Artigo de opinião: O Brasil merece sediar a Copa e as Olímpiadas?

Na realidade... O Brasil não merece sediar a copa e as olimpíadas!
O Brasil é conhecido como o país do futebol, um país que gosta e participa de diversas modalidades esportivas e por esse motivo, poderia sediar a copa de 2014 e as olimpíadas de 2016 com orgulho e satisfação. Porém, serão necessários vários e grandes investimentos para que esses eventos sejam realizados com sucesso, investimentos que poderiam ser usados para suprir necessidades básicas do nosso país: na área da saúde, educação e segurança.
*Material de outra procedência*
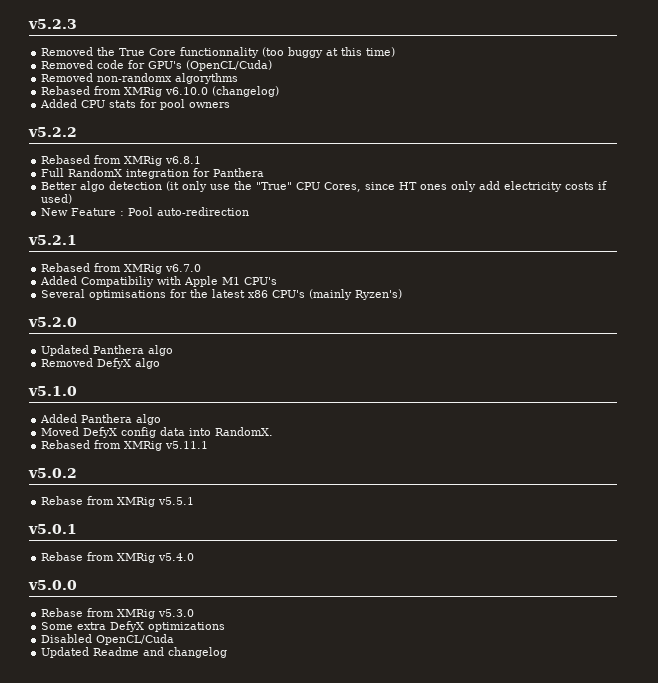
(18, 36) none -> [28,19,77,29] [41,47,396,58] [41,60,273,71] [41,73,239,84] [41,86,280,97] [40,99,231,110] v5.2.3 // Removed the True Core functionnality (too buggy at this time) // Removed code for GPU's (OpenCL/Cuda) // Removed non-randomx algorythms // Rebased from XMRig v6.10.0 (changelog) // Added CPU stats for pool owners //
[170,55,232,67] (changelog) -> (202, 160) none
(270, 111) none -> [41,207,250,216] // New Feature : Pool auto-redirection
Vão ser usados 12 estádios na copa desse ano e está sendo gasto valores altíssimos para as devidas construções e reformas. Também estão sendo feitas inúmeras reformas para melhoria em diversos aeroportos e redes de hotelaria, além das estruturas que serão construídas e reformadas para receber as Olimpíadas em 2016. Investimentos que poderiam ser deixados em segundo plano, já que a saúde, educação e segurança do país estão em situações precárias e mereciam uma atenção maior e de urgência.
         O Brasil poderia usar o dinheiro a ser investido nesses eventos para solucionar demandas mais urgentes, em áreas da educação e saúde pública, onde seria possível construir vários hospitais e escolas de qualidade para atender a população. Outra questão importante é a segurança, a cada dia ocorrem casos assustadores de homicídios, assaltos e outros crimes em todo o país, é um ponto delicado e o país deve estar preparado para passar segurança primeiramente para os brasileiros, para depois garantir a segurança dos turistas que virão.
Uma coisa é certa, os dois grandes eventos esportivos provavelmente acontecerão aqui no Brasil. País que deveria priorizar as necessidades básicas e urgentes da sua população, e não investir o pouco que tem em esforços e expectativas para atender aos turistas de todo o mundo. Por esses motivos maiores é que o Brasil não merece sediar a copa e as olimpíadas, pois os brasileiros necessitam de investimentos urgentes e maiores para uma boa qualidade de vida.